South African Architecture: History & Examples

Instructor: Benjamin Truitt

Benjamin has a Bachelors in philosophy and a Master's in humanities.

Small, utilitarian homes, grand structures of colonial dominance, and buildings of a post-apartheid state; all of these attribute to the narrative history of South African architecture. In this lesson we will take a closer look at some examples of South African architecture.

Rhodes Memorial on Devils Peak in Cape Town
Rhodes Memorial

A Complex History

If you happened across the Rhodes Memorial on a trip across South Africa, you may think to yourself 'Wow! I never realized the Romans came this far south in Africa!' On closer inspection, you'll note that this monument is different. It's inscribed in English, and it's dedicated to Cecil Rhodes. Why would a memorial for the British Prime Minister of South Africa look like it was a tomb built for an emperor?

A tour of South Africa's architecture reveals the diverse and tumultuous past of indigenous clans, colonization, apartheid, and the reconciliation of a post-apartheid state. From the simple rondevals of the Xhosa, to the modern designs of Mokena Makeka, architecture in South Africa has been built to conquer, divide, connect and heal.

Xhosa and Zulu Architecture


Prior to British colonization, various indigenous clans were spread across all of South Africa. The Xhosa and Zulu inhabited the southeast region of the country in small, village communities. The Xhosa lived and held community meetings in structures called rondavels. These circular huts were usually made of mud, and had conical, thatched grass roofs. After contact with the British and Boer colonizers, the Xhosa began to incorporate set, stone walls, and more 'modern' elements, such as glass windows, into the traditional rondavel. The Zulu lived in iQukwanes, also known as beehive huts. These dome-shaped structures were made of woven grass and reeds, and supported by a wooden frame and central support beam. Imagine making your house from the grass and trees in your yard!

Colonial Architecture: Herbert Baker

Have you ever looked at a big, flashy mansion and felt just a little bit intimidated by its size? South African colonizers wanted to create this feeling, and architecture was one of the ways they went about doing it. Under the leadership of Prime Minister Cecil Rhodes, British colonizers were determined to create a dominant society in South Africa. Rhodes selected architects that would create impressive structures, structures that would in turn create an air of power and superiority. One of the architects chosen by Rhodes was Herbert Baker. Baker went all-out in designing houses of government, culture, and industry in South Africa.
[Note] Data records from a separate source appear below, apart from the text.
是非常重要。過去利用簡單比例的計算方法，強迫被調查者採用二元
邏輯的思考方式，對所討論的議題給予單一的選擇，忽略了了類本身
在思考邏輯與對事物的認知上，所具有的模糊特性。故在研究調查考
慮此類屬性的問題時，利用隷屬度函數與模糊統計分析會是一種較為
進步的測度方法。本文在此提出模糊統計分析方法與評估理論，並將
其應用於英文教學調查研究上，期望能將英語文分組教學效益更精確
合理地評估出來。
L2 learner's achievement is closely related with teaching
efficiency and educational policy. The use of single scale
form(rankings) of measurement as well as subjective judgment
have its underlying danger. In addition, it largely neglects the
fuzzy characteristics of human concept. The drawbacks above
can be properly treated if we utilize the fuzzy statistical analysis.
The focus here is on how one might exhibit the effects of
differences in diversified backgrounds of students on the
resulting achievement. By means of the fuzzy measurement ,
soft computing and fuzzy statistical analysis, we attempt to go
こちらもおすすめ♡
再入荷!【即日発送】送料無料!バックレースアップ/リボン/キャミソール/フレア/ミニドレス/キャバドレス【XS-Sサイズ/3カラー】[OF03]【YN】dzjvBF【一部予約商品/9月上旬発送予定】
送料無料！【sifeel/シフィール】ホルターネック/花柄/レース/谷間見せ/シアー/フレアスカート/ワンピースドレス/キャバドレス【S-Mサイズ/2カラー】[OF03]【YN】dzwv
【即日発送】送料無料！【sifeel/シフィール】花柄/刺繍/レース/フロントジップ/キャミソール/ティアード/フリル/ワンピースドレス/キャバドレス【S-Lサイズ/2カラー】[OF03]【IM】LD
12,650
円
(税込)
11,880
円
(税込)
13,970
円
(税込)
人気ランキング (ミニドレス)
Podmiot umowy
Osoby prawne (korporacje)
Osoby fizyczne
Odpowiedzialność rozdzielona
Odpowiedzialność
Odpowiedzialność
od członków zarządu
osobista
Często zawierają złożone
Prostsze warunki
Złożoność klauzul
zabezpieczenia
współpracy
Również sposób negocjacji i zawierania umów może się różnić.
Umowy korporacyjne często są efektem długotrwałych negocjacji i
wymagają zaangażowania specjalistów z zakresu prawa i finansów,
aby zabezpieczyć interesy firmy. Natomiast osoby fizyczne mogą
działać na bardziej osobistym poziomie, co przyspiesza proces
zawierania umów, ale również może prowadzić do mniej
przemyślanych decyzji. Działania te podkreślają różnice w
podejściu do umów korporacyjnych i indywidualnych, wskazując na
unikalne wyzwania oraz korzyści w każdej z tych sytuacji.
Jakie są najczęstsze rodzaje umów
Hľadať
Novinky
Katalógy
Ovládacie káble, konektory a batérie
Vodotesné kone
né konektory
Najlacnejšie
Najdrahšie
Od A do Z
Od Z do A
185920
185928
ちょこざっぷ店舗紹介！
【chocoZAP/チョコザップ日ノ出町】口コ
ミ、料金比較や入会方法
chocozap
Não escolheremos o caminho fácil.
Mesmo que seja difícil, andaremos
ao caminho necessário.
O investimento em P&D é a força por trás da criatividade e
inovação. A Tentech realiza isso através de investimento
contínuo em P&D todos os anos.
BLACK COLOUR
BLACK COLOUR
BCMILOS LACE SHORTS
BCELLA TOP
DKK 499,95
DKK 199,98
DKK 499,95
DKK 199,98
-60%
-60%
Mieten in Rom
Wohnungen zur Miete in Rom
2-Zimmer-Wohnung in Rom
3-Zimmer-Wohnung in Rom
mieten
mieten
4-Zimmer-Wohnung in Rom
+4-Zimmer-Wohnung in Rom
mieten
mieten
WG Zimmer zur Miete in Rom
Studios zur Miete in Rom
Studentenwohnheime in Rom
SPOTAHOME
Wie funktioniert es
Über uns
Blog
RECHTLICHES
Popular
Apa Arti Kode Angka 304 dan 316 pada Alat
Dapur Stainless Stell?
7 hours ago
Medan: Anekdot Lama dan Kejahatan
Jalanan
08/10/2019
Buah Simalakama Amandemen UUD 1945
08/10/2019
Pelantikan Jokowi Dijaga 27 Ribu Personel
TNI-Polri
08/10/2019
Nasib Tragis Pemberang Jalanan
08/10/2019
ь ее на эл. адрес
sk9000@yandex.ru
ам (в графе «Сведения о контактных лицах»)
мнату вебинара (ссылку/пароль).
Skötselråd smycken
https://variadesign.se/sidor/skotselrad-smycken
He was inspired by the architecture of ancient Greece and Rome, and the Rhodes Memorial is a clear example of this classical influence.

Baker designed structures that suited the South African climate by combining elements of Palladian, (Andrea Palladio, Italian Renaissance) with Neoclassical architecture (the style of ancient Greece and Rome). These combined styles, along with Cape Dutch, created the defining look of South African colonial buildings. The Union Buildings at Pretoria, for example, mix the columns of Neoclassical design with Palladian architecture, projecting the dominance of the British.